• DOCUMENT SECTION
## begin
Snowflake

Loading data from Snowflake

You can add a Snowflake source to connect directly between your Snowflake instance and your DCN. This will enable you to easily map data such as identifiers, associated identifiers and traits, from your existing data warehouse into your DCN from a view or a table using a predefined tabular data schema.

Granting Your DCN Access to Your Snowflake Account

First, before connecting your Snowflake account with your DCN, you will be required to execute the script below in order to pre-configure the necessary user, role, database, warehouse, schema during the configuration of the new source.

Make sure to select the All Queries option when executing the script in Snowflake

We recommend that you define a unique and secure for the user_password field

-- create variables for user / password / role / warehouse / database (needs to be uppercase for objects)
set role_name = 'OPTABLE_ROLE';
set user_name = 'OPTABLE_USER';
set user_password = '*********';
set database_name = 'OPTABLE_DATABASE';
set warehouse_name = 'OPTABLE_WAREHOUSE';
set schema_name = 'OPTABLE_SCHEMA';

-- change role to securityadmin for user / role steps
use role securityadmin;
   
-- create role for optable
create role if not exists identifier($role_name);
grant role identifier($role_name) to role SYSADMIN;
   
-- create a user for optable
create user if not exists identifier($user_name)
## end
Write out everything in the Snowflake loading guide from "Loading data from" down to "the new source.", switching "DCN" to "workspace" wherever it occurs.

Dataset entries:
## begin
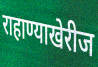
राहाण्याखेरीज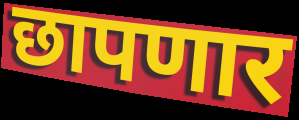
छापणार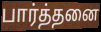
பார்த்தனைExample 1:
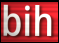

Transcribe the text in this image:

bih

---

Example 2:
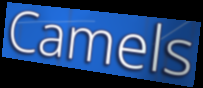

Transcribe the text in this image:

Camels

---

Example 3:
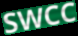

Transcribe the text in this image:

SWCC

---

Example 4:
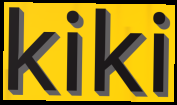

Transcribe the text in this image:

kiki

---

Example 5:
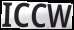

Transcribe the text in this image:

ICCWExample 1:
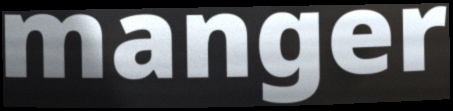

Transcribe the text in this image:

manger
## end
## begin
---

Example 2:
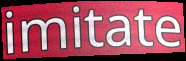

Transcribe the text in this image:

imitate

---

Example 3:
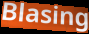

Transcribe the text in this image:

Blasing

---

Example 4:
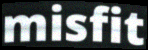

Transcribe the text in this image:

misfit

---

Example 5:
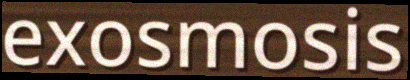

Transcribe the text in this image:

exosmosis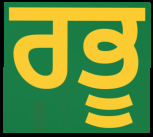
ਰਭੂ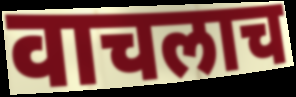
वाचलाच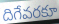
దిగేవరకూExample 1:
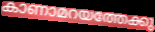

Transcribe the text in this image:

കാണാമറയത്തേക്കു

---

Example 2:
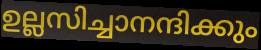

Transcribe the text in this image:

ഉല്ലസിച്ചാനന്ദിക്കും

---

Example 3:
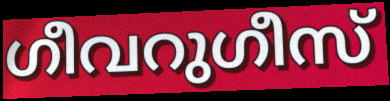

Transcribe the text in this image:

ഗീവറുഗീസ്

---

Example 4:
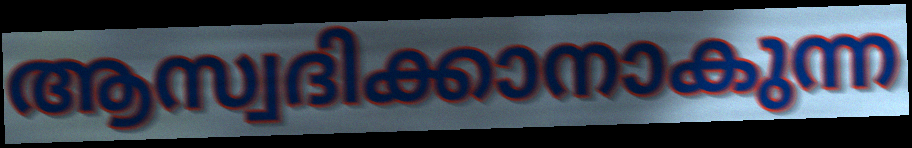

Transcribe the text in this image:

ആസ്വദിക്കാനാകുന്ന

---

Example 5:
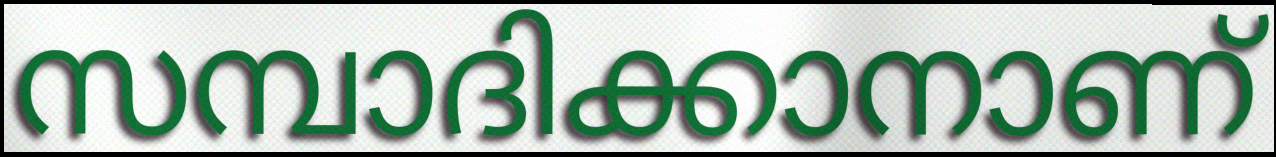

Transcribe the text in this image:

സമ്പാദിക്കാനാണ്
## end
• TASK ANSWER
Loading data from Snowflake

You can add a Snowflake source to connect directly between your Snowflake instance and your workspace. This will enable you to easily map data such as identifiers, associated identifiers and traits, from your existing data warehouse into your workspace from a view or a table using a predefined tabular data schema.

Granting Your workspace Access to Your Snowflake Account

First, before connecting your Snowflake account with your workspace, you will be required to execute the script below in order to pre-configure the necessary user, role, database, warehouse, schema during the configuration of the new source.